Political Science Job Market

Here are some discussions about the political science job market. The bottom line is that it's extremely competitive. In the past, let's say a decade or so ago (I went on the market in the fall of 1999) having a peer-reviewed article as a graduate student made you stand out. Now there are far more candidates with publications. This does not mean you can't get a job offer without a publication, but the other parts of your application--and, of course, your performance in the interview process, which is so critical--must stand out more.

As virtually every post (and every year there are multiple) points out, going on the market is very stressful and uncertain. It is extremely hard, indeed nearly impossible, to know what will make a department click with a particular individual. We can't even use the word "department" in a unified sense, as even the most collegial departments like mine have people with different interests.

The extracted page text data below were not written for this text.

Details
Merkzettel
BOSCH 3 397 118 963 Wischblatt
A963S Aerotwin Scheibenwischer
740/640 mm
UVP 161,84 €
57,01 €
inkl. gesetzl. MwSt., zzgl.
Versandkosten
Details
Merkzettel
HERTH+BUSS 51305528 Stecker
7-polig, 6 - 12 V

If there is any lesson these days, though, it is start publishing as a graduate student. It is not sufficient, but at least pushes you further down the road of necessary.


csccat 9:57 AM  

As a long term observer of the job market, I'm not sure this is a good trend. It puts pressure on grad students to get lines on their CVs rather than produce good scholarship. I've heard papers (at LASA even!) where I've had real doubts about the presenter's ability to conduct research in Spanish. Some of the papers I've discussed at the Northeast PSA were downright incompetent. These papers were not flawed because the writers were pressed for time (we all have that problem). They showed shortcoming in methodological skills (and I don't mean stats) or lack of reading any literature from before 2005. Take this mentality about conference papers and apply it to the pressure to publish and you can see where our field is headed.

Does anyone tell grad students (as one of my professors once told me) "You shouldn't be presenting a paper on that because you don't know enough yet about which questions to ask?"